If this world wants you dead, it will find a way. I have been falsely accused of rape and sexual assault numerous times. Three instances of these were women I had never met. I had the good fortune to enter my early and mid twenties as feminism and the social justice movement was gaining traction. My brain was flooded with propaganda about how I am passively victimizing women and minorities around me just by being a heterosexual white male. Finally I realized that I myself was a victim, only to be labelled an oppressor by default. Knowing that society viewed women as victims by default, and becoming aware of what my mother had done to me and my family filled me with indescribable rage and agony. It was then that I decided I was going to kill myself. I would not make it to 30.
Morality doesn't exist. There are no good people. We all respond to strength and weakness and nothing else. We can smell it on people, whether or not they're genetic trash or worth keeping around. A malaise and air of inferiority has followed me everywhere in life. So much seems out of my power.
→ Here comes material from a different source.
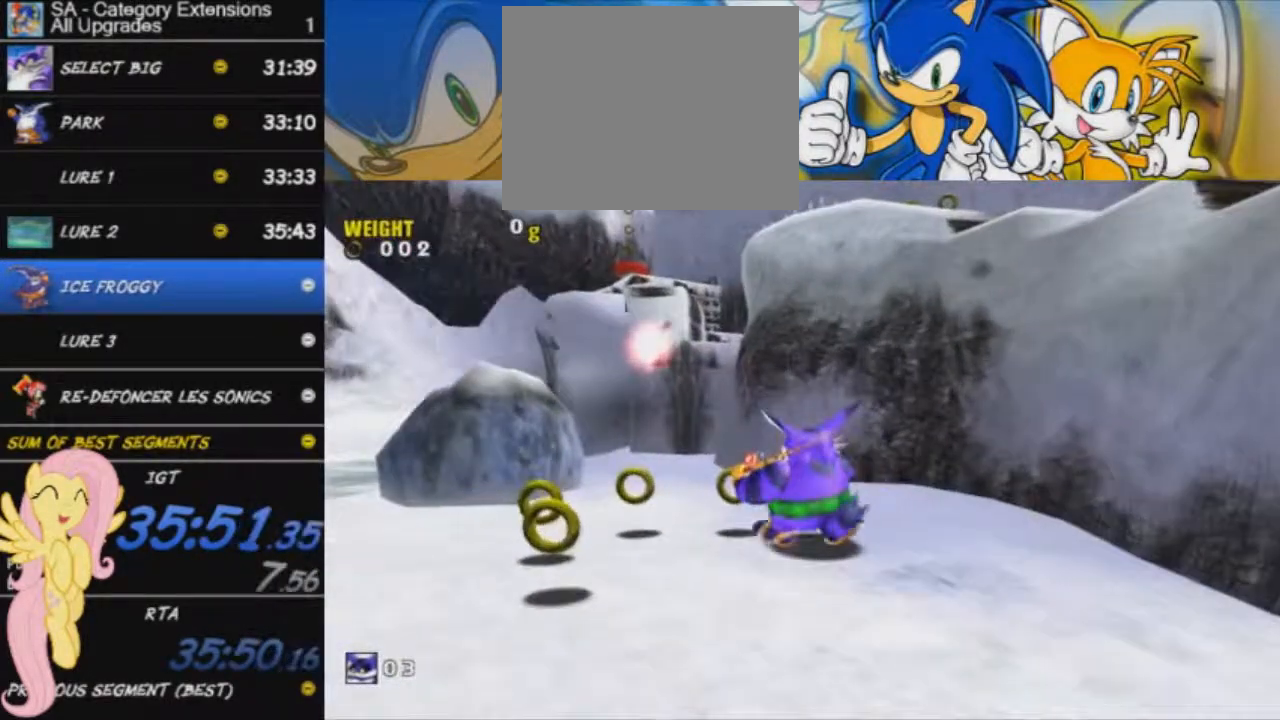
{"buttons": [], "left_stick": "up-left", "events": []}
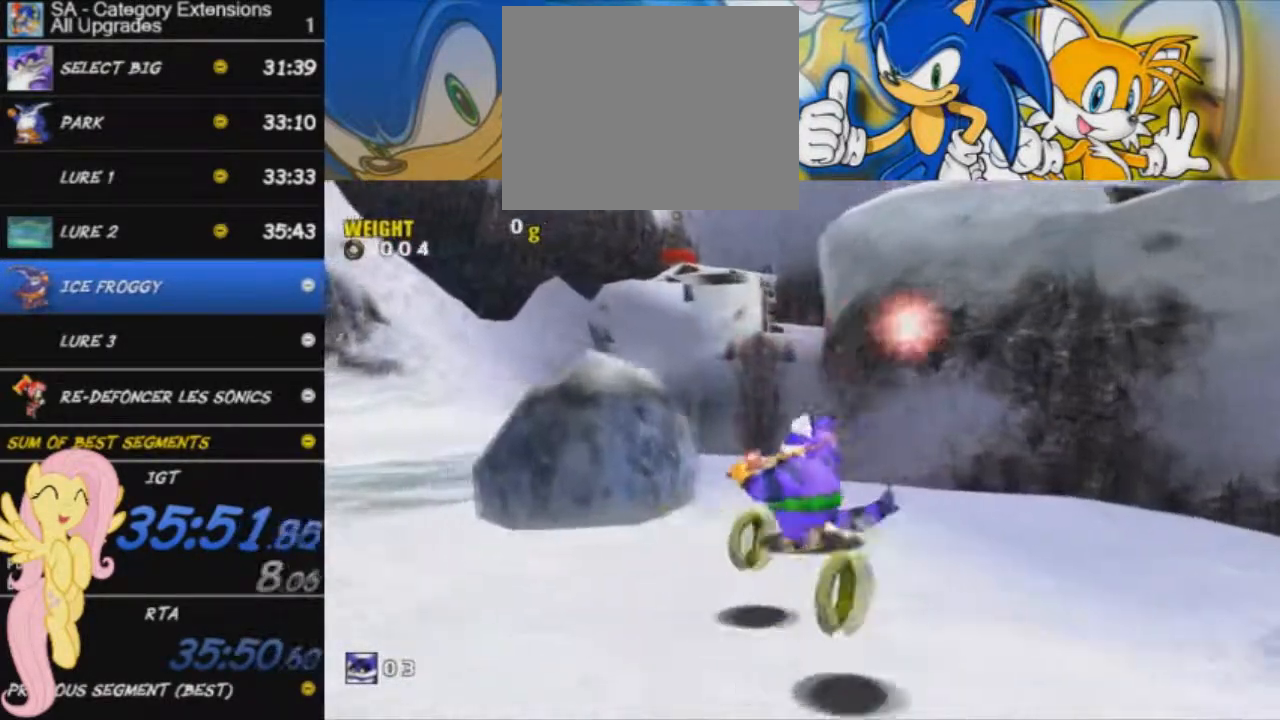
{"buttons": [], "left_stick": "center", "events": [[17, "left_stick", "left"], [284, "left_stick", "center"], [367, "X", "down"], [467, "X", "up"]]}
I genuinely believe I would have been carried into the ocean or forest to die if I had not been born in the modern era.
The fear of pain and not knowing what's on the other side is the only thing keeping me from suicide. I managed to stretch out my miserable life to 30, fueled by spite and anger alone. I don't have those anymore. I feel like they were correct in their assessment and treatment of me.
I apologize for how disjointed and incoherent this might be. I am not well.